Exercise details: For the entries that follow, restate word for word the line containing "1 Capital Way, Pennington, NJ 08534", the line containing "FROM CAPITAL HEALTH", and every line that lies between them.

****

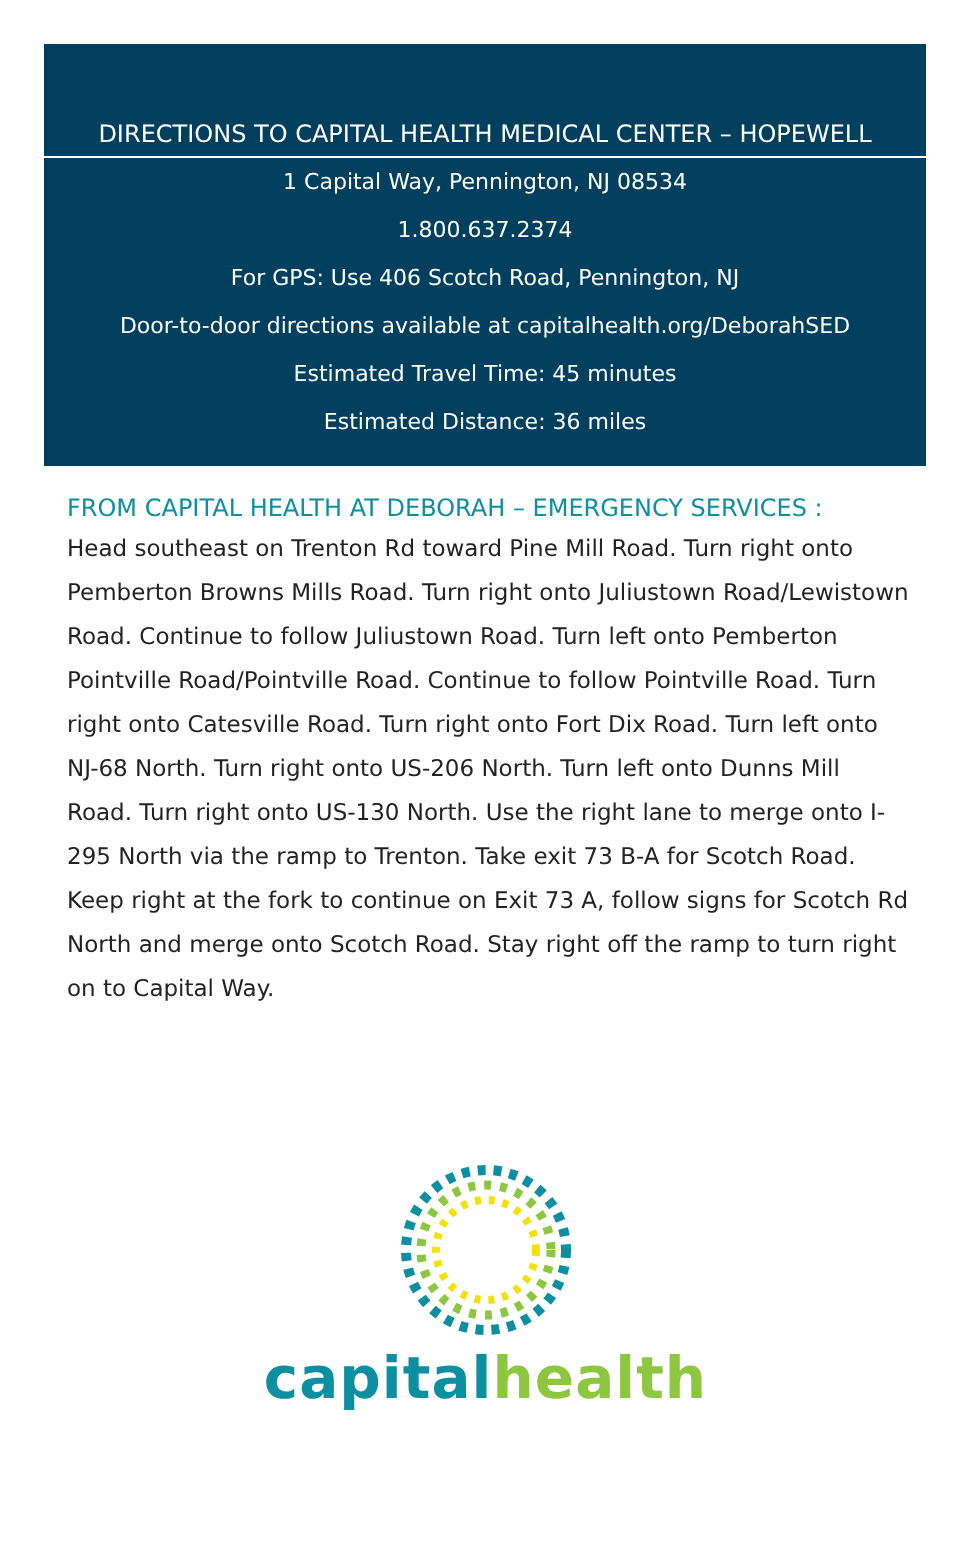DIRECTIONS TO CAPITAL HEALTH MEDICAL CENTER – HOPEWELL
1 Capital Way, Pennington, NJ 08534
1.800.637.2374
For GPS: Use 406 Scotch Road, Pennington, NJ
Door-to-door directions available at capitalhealth.org/DeborahSED
Estimated Travel Time: 45 minutes
Estimated Distance: 36 miles
FROM CAPITAL HEALTH AT DEBORAH – EMERGENCY SERVICES :
Head southeast on Trenton Rd toward Pine Mill Road. Turn right onto Pemberton Browns Mills Road. Turn right onto Juliustown Road/Lewistown Road. Continue to follow Juliustown Road. Turn left onto Pemberton Pointville Road/Pointville Road. Continue to follow Pointville Road. Turn right onto Catesville Road. Turn right onto Fort Dix Road. Turn left onto NJ-68 North. Turn right onto US-206 North. Turn left onto Dunns Mill Road. Turn right onto US-130 North. Use the right lane to merge onto I-295 North via the ramp to Trenton. Take exit 73 B-A for Scotch Road. Keep right at the fork to continue on Exit 73 A, follow signs for Scotch Rd North and merge onto Scotch Road. Stay right off the ramp to turn right on to Capital Way.
capital health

****

Response below:
1 Capital Way, Pennington, NJ 08534
1.800.637.2374
For GPS: Use 406 Scotch Road, Pennington, NJ
Door-to-door directions available at capitalhealth.org/DeborahSED
Estimated Travel Time: 45 minutes
Estimated Distance: 36 miles
FROM CAPITAL HEALTH AT DEBORAH – EMERGENCY SERVICES :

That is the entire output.